-- START OF Document passage --
Hollander died in Chicago on April 23, 2026, at the age of 86. She had dementia and respiratory issues, and resided at an assisted living facility.

== Books ==
Hollander published 19 Sylvia collections, including The Whole Enchilada (1982), Tales from the Planet Sylvia (1990), with an introduction by Barbara Ehrenreich, and The Sylvia Chronicles: 30 Years of Graphic Misbehavior from Reagan to Obama (2010), with an introduction by Jules Feiffer. She is the author of Tales of Graceful Aging from the Planet Denial (2007) and the illustrator of many books by other writers, including children's books by Robie Harris and books in praise of cats by Allia Zobel.

With Skip Morrow and Ron Wolin, Hollander edited Drawn Together: Relationships Lampooned, Harpooned, & Cartooned (Crown, 1983) for the Cartoonists Guild. Her work was included in the satirical pro-choice comic book Choices (Angry Isis Press, 1990) alongside such fellow contributors as Howard Cruse, Jules Feiffer, Bill Griffith, Cathy Guisewite, Bill Koeb, Lee Marrs, Nina Paley and Garry Trudeau. Gina Barreca and Nicole Hollander collaborated on An ABC of Vice: An Insatiable Woman's Guide (Bibliopola Press, 2003), which combines Barreca's text and Hollander's cartoons. Hollander's cartoons are featured on the covers and in the text of Getting in Touch with Your Inner Bitch (Hysteria, 1994) and The Inner Bitch: Guide to Men, Relationships, Dating, Etc. (Hysteria, 1999), by Elizabeth Hilts.

For a complete list with details, see List of works by Nicole Hollander.

===We Ate Wonder Bread===
In 2018, Hollander published her graphic memoir, We Ate Wonder Bread: Growing Up on Chicago's West Side (Fantagraphics Books). This project began during a residency at artist colony Ragdale. "At Ragdale, I was in a very big studio on the prairie. I got some really beautiful paper that was rough and huge, and I just it stapled to the wall and started drawing with charcoal. It was really a wonderful way to do it, because you're drawing a story, you're illustrating your childhood, but you have no idea if it's ever going to get published. So you just keep drawing and it just flows."

Cartoonist and memoirist Alison Bechdel describes We Ate Wonder Bread as "a superhero origin story", noting that the title character of Sylvia "certainly possesses powers far beyond those of mere mortals" and tracing Hollander's humor to "the raucous banter of . . . mesmerizing women". Hollander explains that "if women hadn't taken their daughters with them everywhere, I would never have heard their stories and made their language my own."
-- END OF Document passage --
-- START OF Listing --
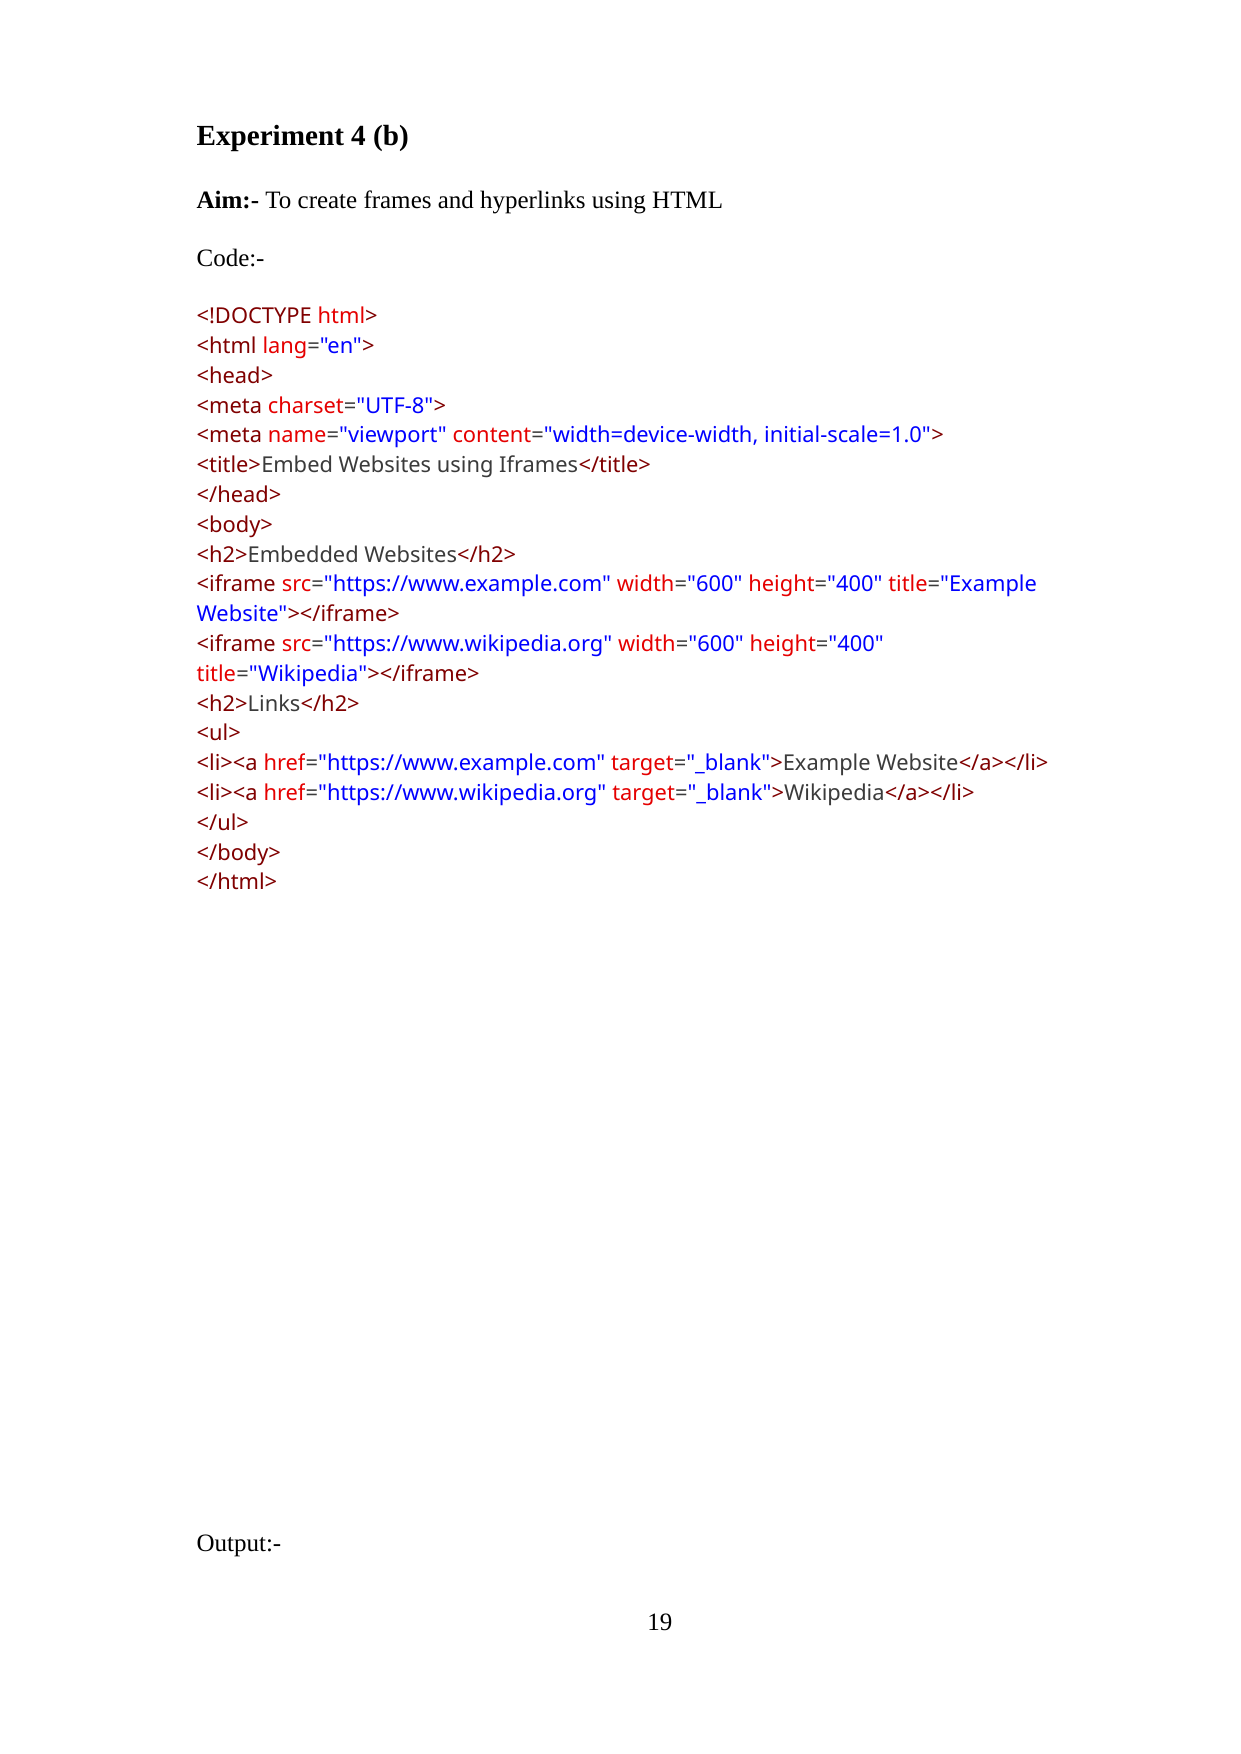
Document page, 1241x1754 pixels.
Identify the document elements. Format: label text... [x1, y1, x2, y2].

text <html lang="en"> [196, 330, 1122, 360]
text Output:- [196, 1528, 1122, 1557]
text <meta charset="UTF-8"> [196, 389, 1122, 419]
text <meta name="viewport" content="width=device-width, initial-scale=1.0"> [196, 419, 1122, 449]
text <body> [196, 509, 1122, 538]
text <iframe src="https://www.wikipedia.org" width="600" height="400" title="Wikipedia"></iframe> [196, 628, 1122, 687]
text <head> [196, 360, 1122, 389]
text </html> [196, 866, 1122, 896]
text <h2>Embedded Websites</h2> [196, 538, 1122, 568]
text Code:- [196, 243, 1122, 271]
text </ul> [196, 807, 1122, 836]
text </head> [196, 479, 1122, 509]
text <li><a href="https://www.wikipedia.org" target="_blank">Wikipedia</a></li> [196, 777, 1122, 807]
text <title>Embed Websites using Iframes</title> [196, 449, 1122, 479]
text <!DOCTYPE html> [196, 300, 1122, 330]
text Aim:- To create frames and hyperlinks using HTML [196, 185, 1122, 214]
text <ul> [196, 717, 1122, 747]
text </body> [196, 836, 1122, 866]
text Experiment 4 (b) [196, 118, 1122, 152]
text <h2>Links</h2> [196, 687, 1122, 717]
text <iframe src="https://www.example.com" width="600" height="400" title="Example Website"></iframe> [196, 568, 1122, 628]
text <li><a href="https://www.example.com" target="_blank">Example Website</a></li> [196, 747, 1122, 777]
-- END OF Listing --
* **Exercise requirements**:
Could you carry on the passage about cartoonist Nicole Hollander from the point where it stops? This data has no connection to the passage about Nicole Hollander.

* **Reply to the task**:
Hollander has performed on stage as a memoirist, and videos of her performances appear on YouTube channel Louder Than a Mom.

== Awards ==
Hollander's work has formed the basis for several theatrical musicals, including Female Problems and Sylvia's Real Good Advice, winner of a Joseph Jefferson Award in 1991. Other awards include the Wonder Woman Foundation Award for Women of Achievement over 40 (1983) and Yale's Chubb Fellowship for Public Service (1985).

== Critical reception ==
- "Nicole Hollander has been one of our nation's leading satirists. This means she is in the business of telling the truth and making it funny... She is a radical social critic who is certain that nothing works, and so what?" (Jules Feiffer, Introduction to The Sylvia Chronicles)
- "What working commentator can confront Sylvia's range of subject matter—from macro-economics to stretch marks, from foreign policy to kitty litter—without gnawing anxiously on his or her writing instrument?... her supernatural insight into matters of public policy, her ability to see, as with x-ray vision, through the stupefying drone of media rhetoric." (Barbara Ehrenreich, Introduction to Tales from the Planet Sylvia)
- "There are precious few women cartoonists, and Nicole is the only one with a daily strip who presents the believable struggles of women in contemporary society." (Sara Paretsky)
- "Many [respondents to a reader survey] who voted for Mr. Boffo did so simply to vote against Sylvia. Several claimed they would have voted for a blank space. Their message: Get rid of Sylvia." (Providence Journal)
- "Shrewd and cynical and drily, wittily, outrageously attitudinous." (Katha Pollitt)
- "The unofficial cartoonist laureate of women's studies programs around the country... Her cartoons allow us to track the shifting landscape of right-versus-left politics that brought us to where we are now." (Audrey Bilger)
- "Sylvia...is the mother who lets you swear and talk about sex. She is the friend who advises you to hold the emerald eyeshadow until after dark. She is the sister who appreciates vasectomy humor." (Susan Swartz)
- "The comic strip equivalent of TV's Hazel." (G. J. Angelo)
- "Verbal switchblades." (Laura Mansnerus)
- "The toughest woman in America." (The Village Voice, quoted on the back cover of The Sylvia Chronicles)
- "Sylvia, the best bathtub philosopher since Marat." (Hedy Weiss)
- "The most outspokenly feminist cartoonist in mainstream publication.” (Paula Chin)
- "Sometimes I understand Sylvia, and it's beginning to scare me." (Carol Andrew)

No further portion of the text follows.